Unified probabilistic deep continual learning through generative replay and open set recognition
(2022)
Modern deep neural networks are well known to be brittle in the face of unknown data instances and recognition of the latter remains a challenge. Although it is inevitable for continual-learning systems to encounter such unseen concepts, the corresponding literature appears to nonetheless focus primarily on alleviating catastrophic interference with learned representations.

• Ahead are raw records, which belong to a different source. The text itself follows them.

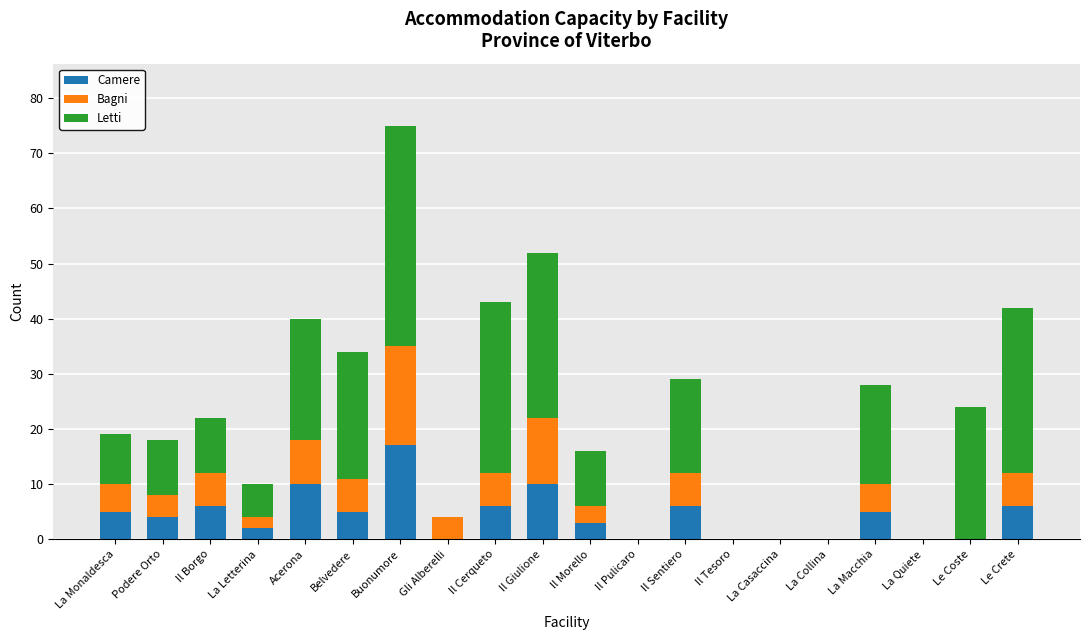

What value does the Camere series have at Il Cerqueto?

6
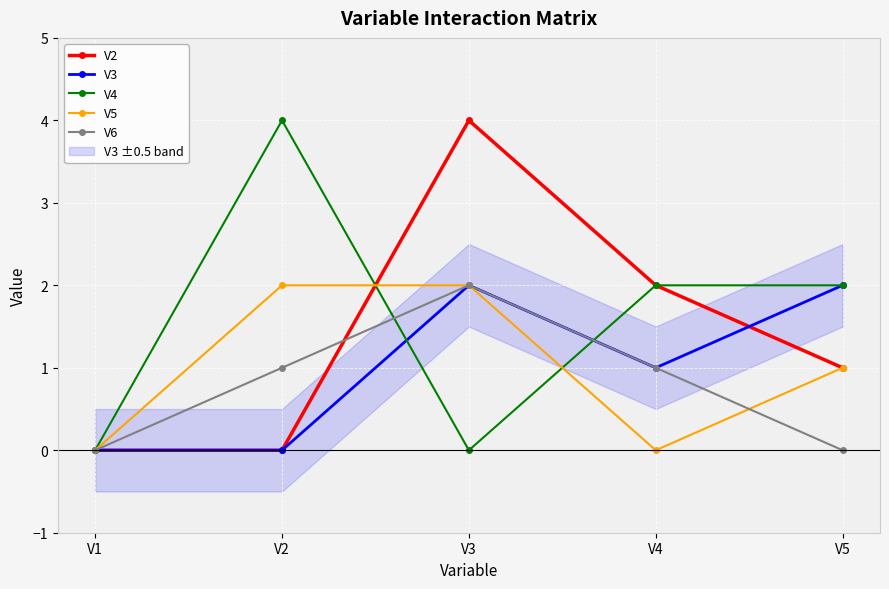

Reading left to right, list all the values displayed in this chart.

V2: 0	0	4	2	1
V3: 0	0	2	1	2
V4: 0	4	0	2	2
V5: 0	2	2	0	1
V6: 0	1	2	1	0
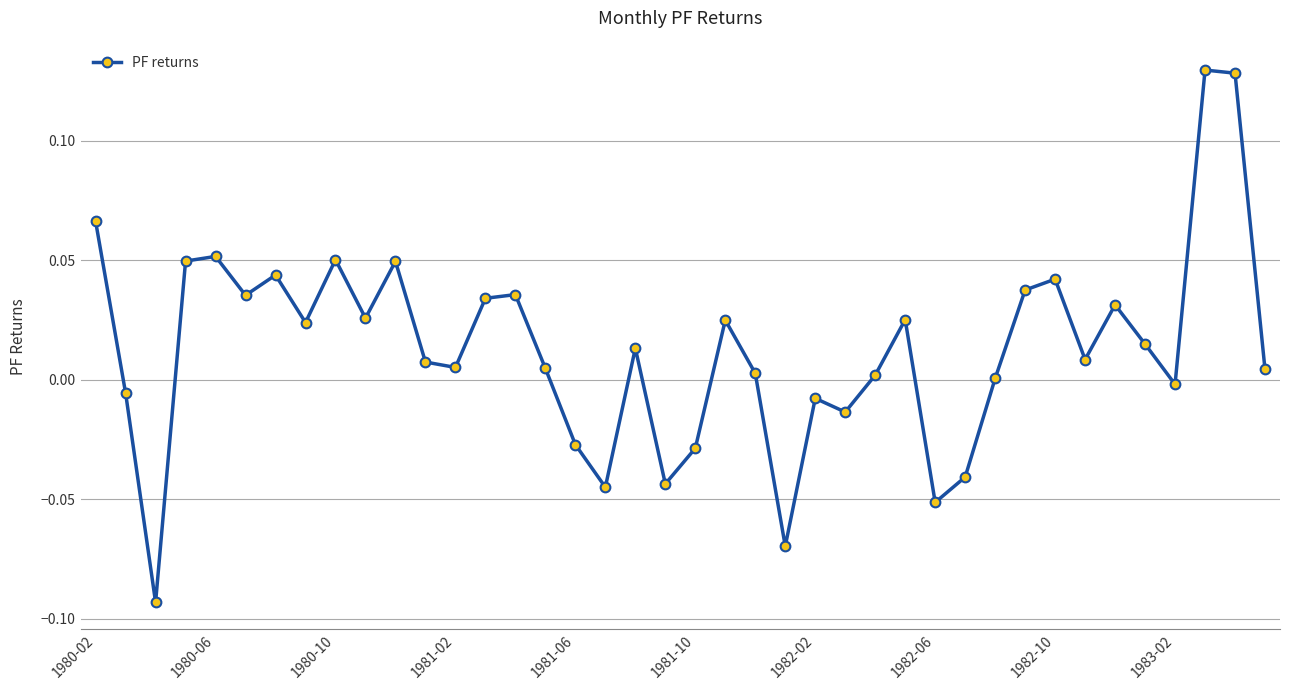

How many data points does each series have?

40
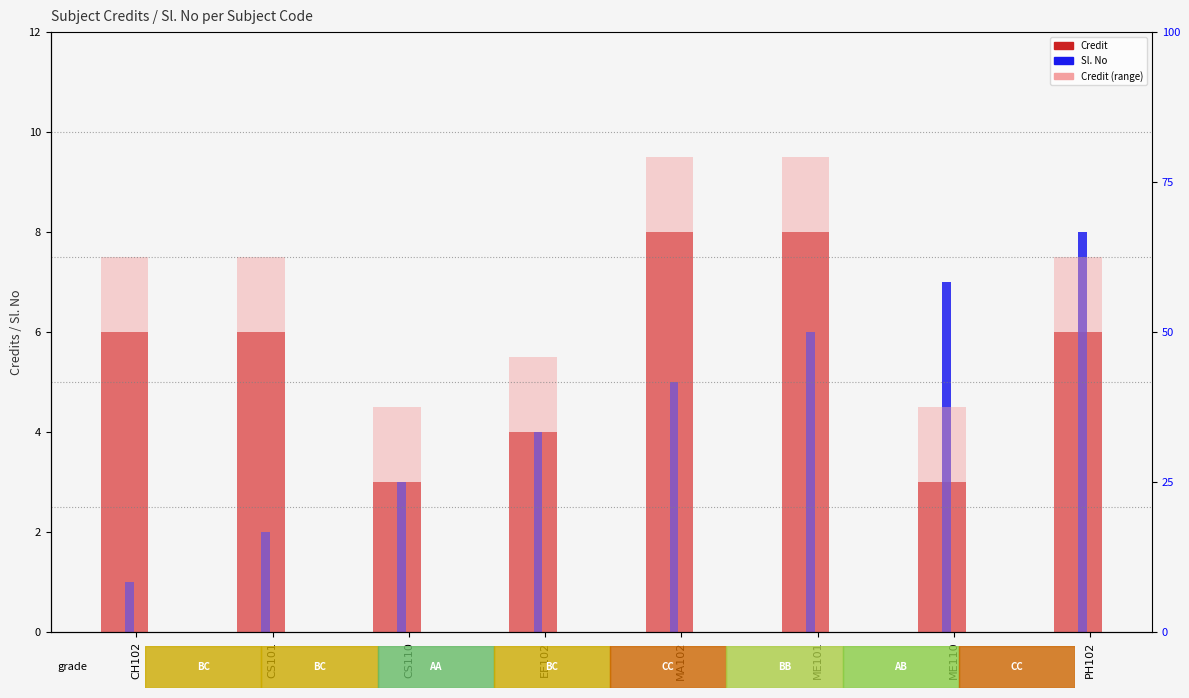

True or false: Credit (range) has a value of 7.5 at PH102.

True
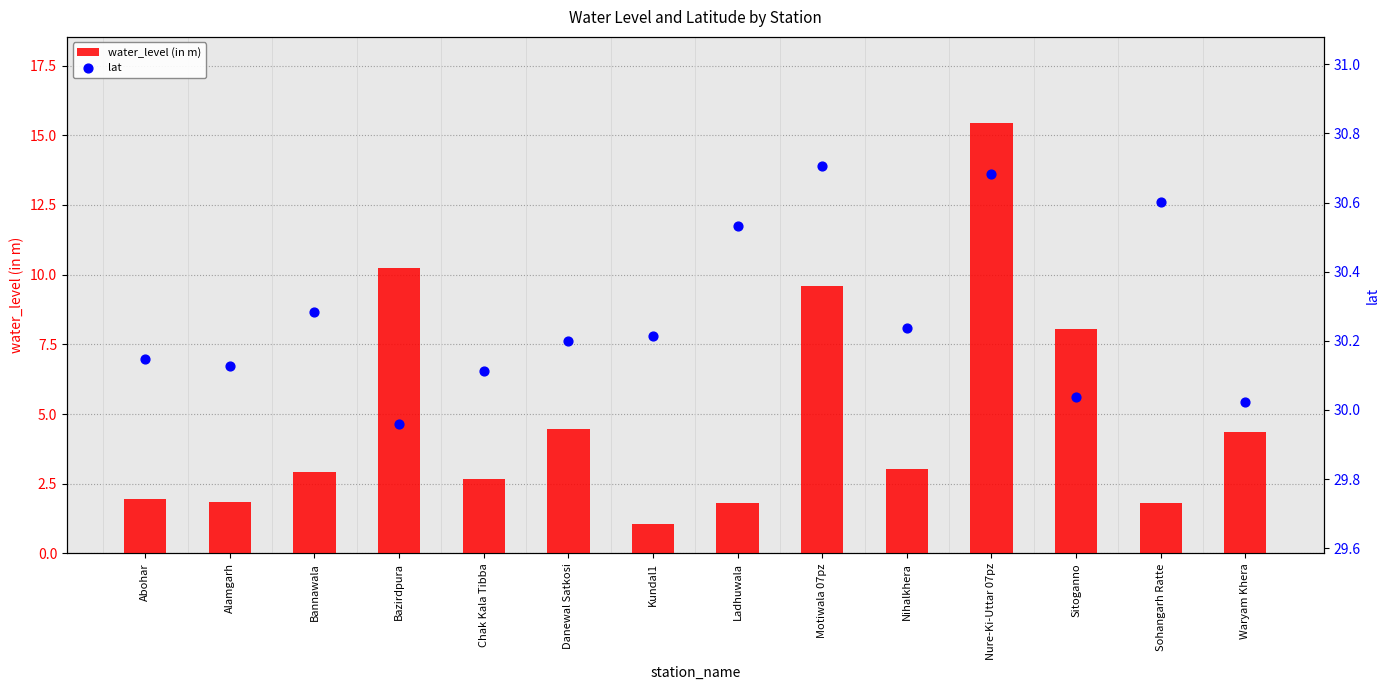

What is the total value across all series at Kundal1?

31.3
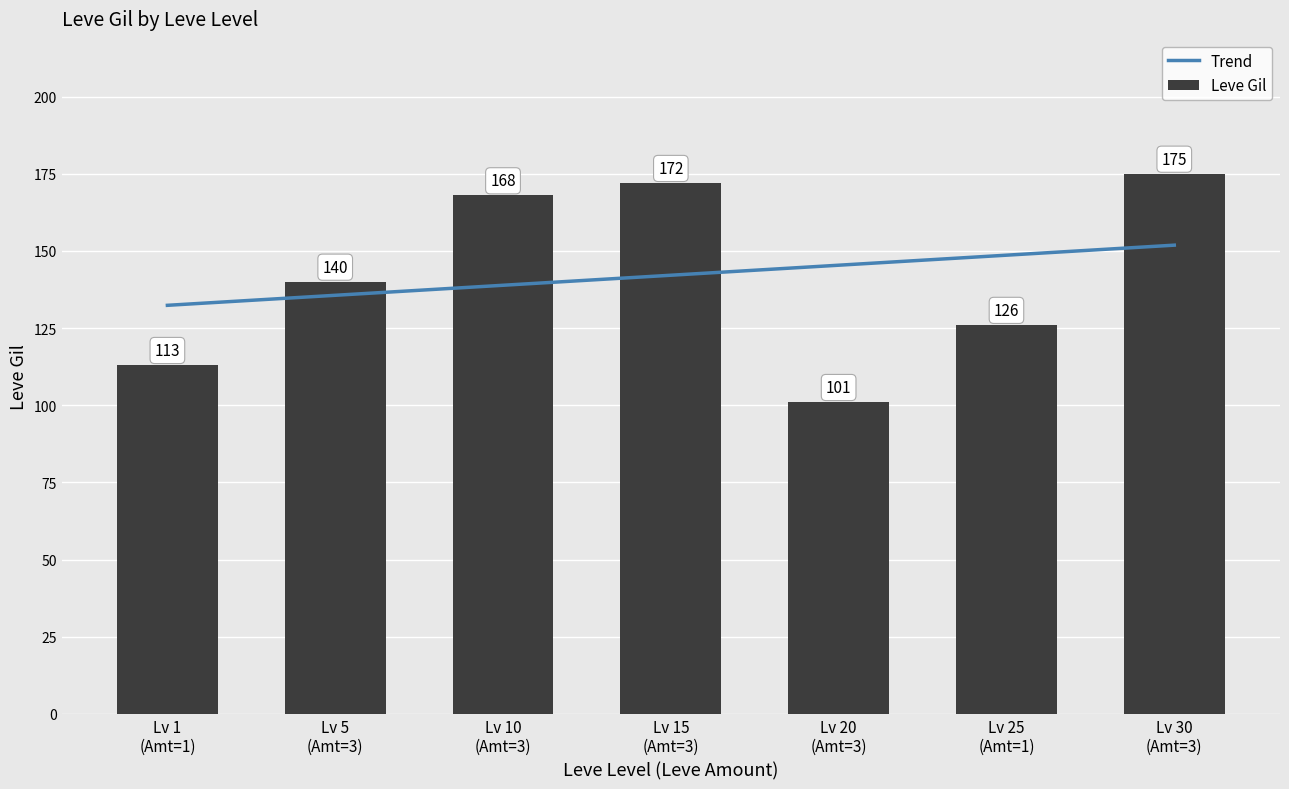

Between 30 and 5, which is larger?

30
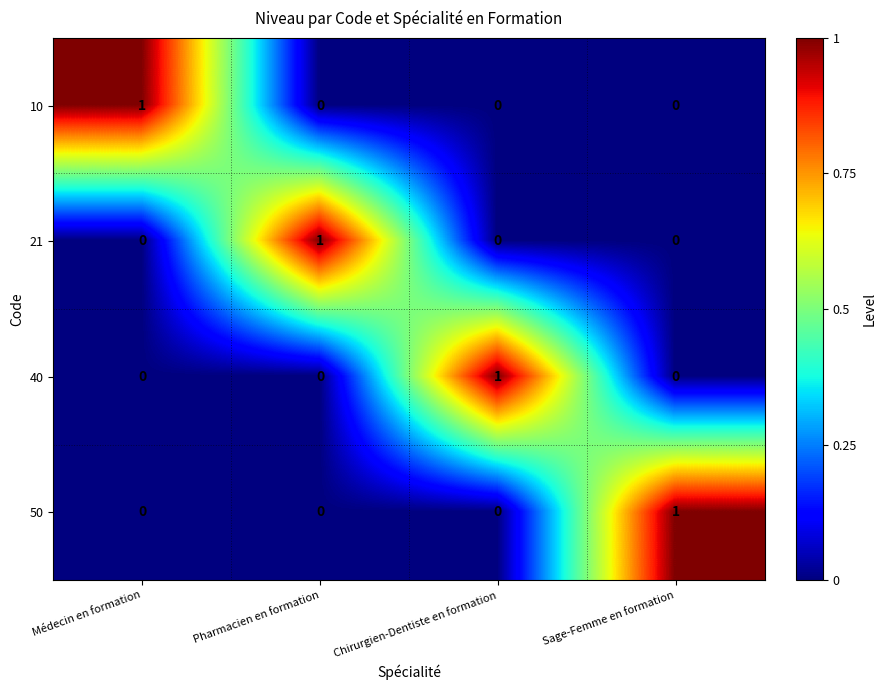

At how many categories does at least one series exceed 0?

4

In this work, we introduce a probabilistic approach that connects these perspectives based on variational inference in a single deep autoencoder model. Specifically, we propose to bound the approximate posterior by fitting regions of high density on the basis of correctly classified data points. These bounds are shown to serve a dual purpose: unseen unknown out-of-distribution data can be distinguished from already trained known tasks towards robust application. Simultaneously, to retain already acquired knowledge, a generative replay process can be narrowed to strictly in-distribution samples, in order to significantly alleviate catastrophic interference.